### Stated task A
Please answer these from the article on creative prayer below:
(i) Who wrote it?
(ii) During which seasons did the writer remind readers that God desires to reconcile all things?
(iii) What is the full title of Kerry Dearborn's book?
### Stated task B
Carry on the article on creative prayer below, starting right after its final sentence.

### Page text
※
Let’s Get Creative With Our Prayers

by Christine Sine

Celtic retreat mural

It’s time to stir our imaginations and creativity and learn to pray in new ways. Our imagination connects us to our inner selves, to God and to the world around us. Stirring our creativity helps us dream God’s dreams and bring them into reality. It helps us to focus our prayer energy, and frees us from the limits of prayer forms that have become rote and stale. It gives us permission to venture into the unknown realm of God’s imaginative, creative power.

Painting designs on rocks

During Lent and Easter, I reminded us that the good news of the gospel is God’s desire to reconcile all things to God’s self. God’s plan embraces not just our inner transformation and reconciliation to God but also restoration of creation, reconciliation with neighbours and renewal wherever the image of God is distorted. Our creator has begun a process of redemption to restore all things to what they were meant to be.

I quoted from Kerry Dearborn’s inspiring book Drinking from the Wells of New Creation: The Holy Spirit and the Imagination in Reconciliation. She explains that it is the imagination that opens the heart’s floodgates to both receive the Spirit’s love and release it to others so that we can enter into the reconciling work of God. It breaks down old ways of seeing the world, offers us a new vision of life and hope, reshaping our desires and expectations around God’s vision of reconciliation and connects heart, mind and body to this new vision and catalyzes responses. (69)
※
### Given data
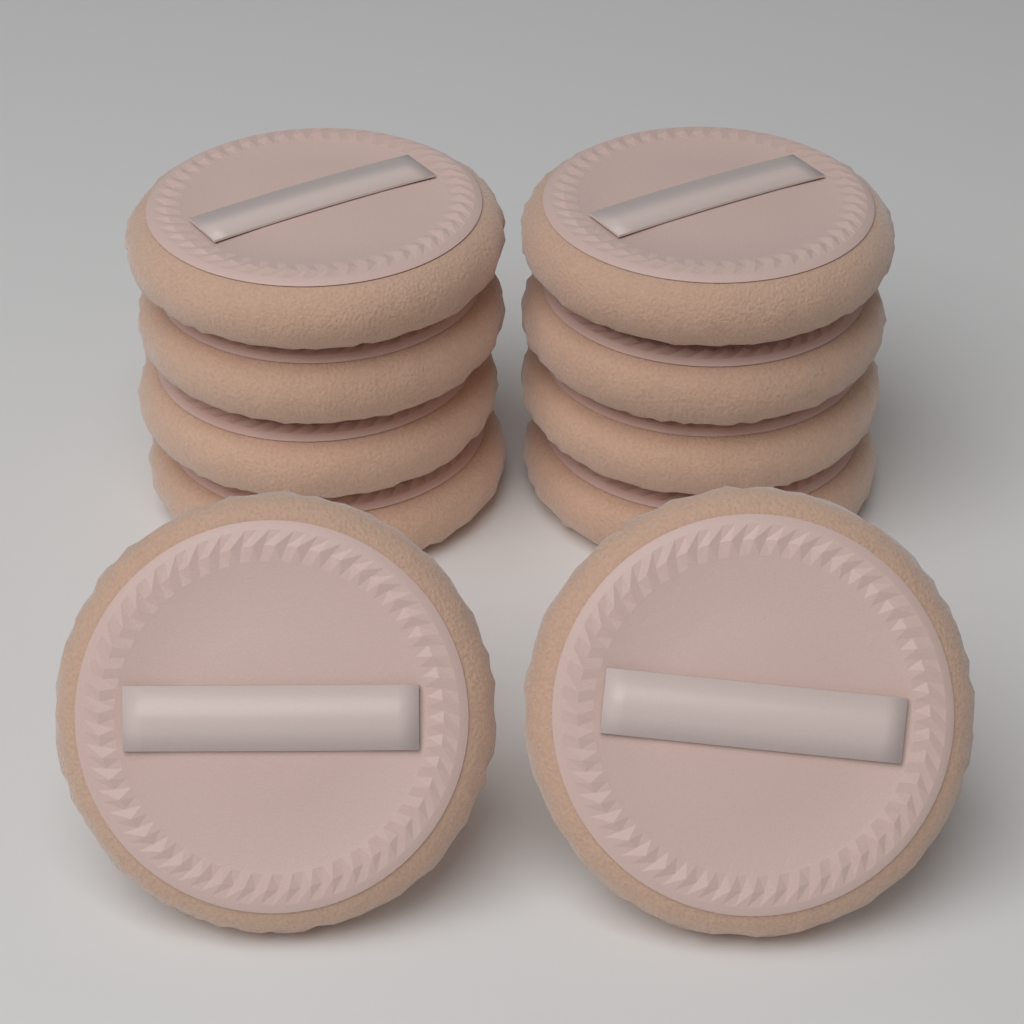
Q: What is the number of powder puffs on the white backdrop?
※
### Task answer A
(i) Christine Sine
(ii) Lent and Easter
(iii) Drinking from the Wells of New Creation: The Holy Spirit and the Imagination in Reconciliation

### Task answer B
Inspired by her writing and my desire to enter more fully into the reconciling work of God, I spent Lent and Easter looking for creative resources that would stir all our imaginations and assist us to create new prayer practices that further God’s reconciling work. I talked about this in my post Get Creative and Play Games in Lentand have tried to share some examples of creative possibilities others are exploring in my new Saturday series Lets get creative

Reflections on a Celtic cross

Unfortunately, creativity is not widely encouraged in the practice of our faith, unless we are kids. Kids are encouraged to explore their creativity by playing games, reading books, walking in nature, planting and watching things grow, listening to music and drawing together. Adults are encouraged to pray only with their minds and not with their imaginations or other God given senses.

OLYMPUS DIGITAL CAMERA

According to Albert Einstein:“Creativity is intelligence having fun.” So why should kids have all the fun? It is my growing conviction that we all need to learn to be more creative and more experiential with our prayers. We need to allow the spirit of God to stir our imaginations to create new models of prayer and new expressions of spiritual practices. This doesn’t mean letting go of our prayer life, but rather using the creative tools of ancient spiritual practices to reshape and reimagine how we pray.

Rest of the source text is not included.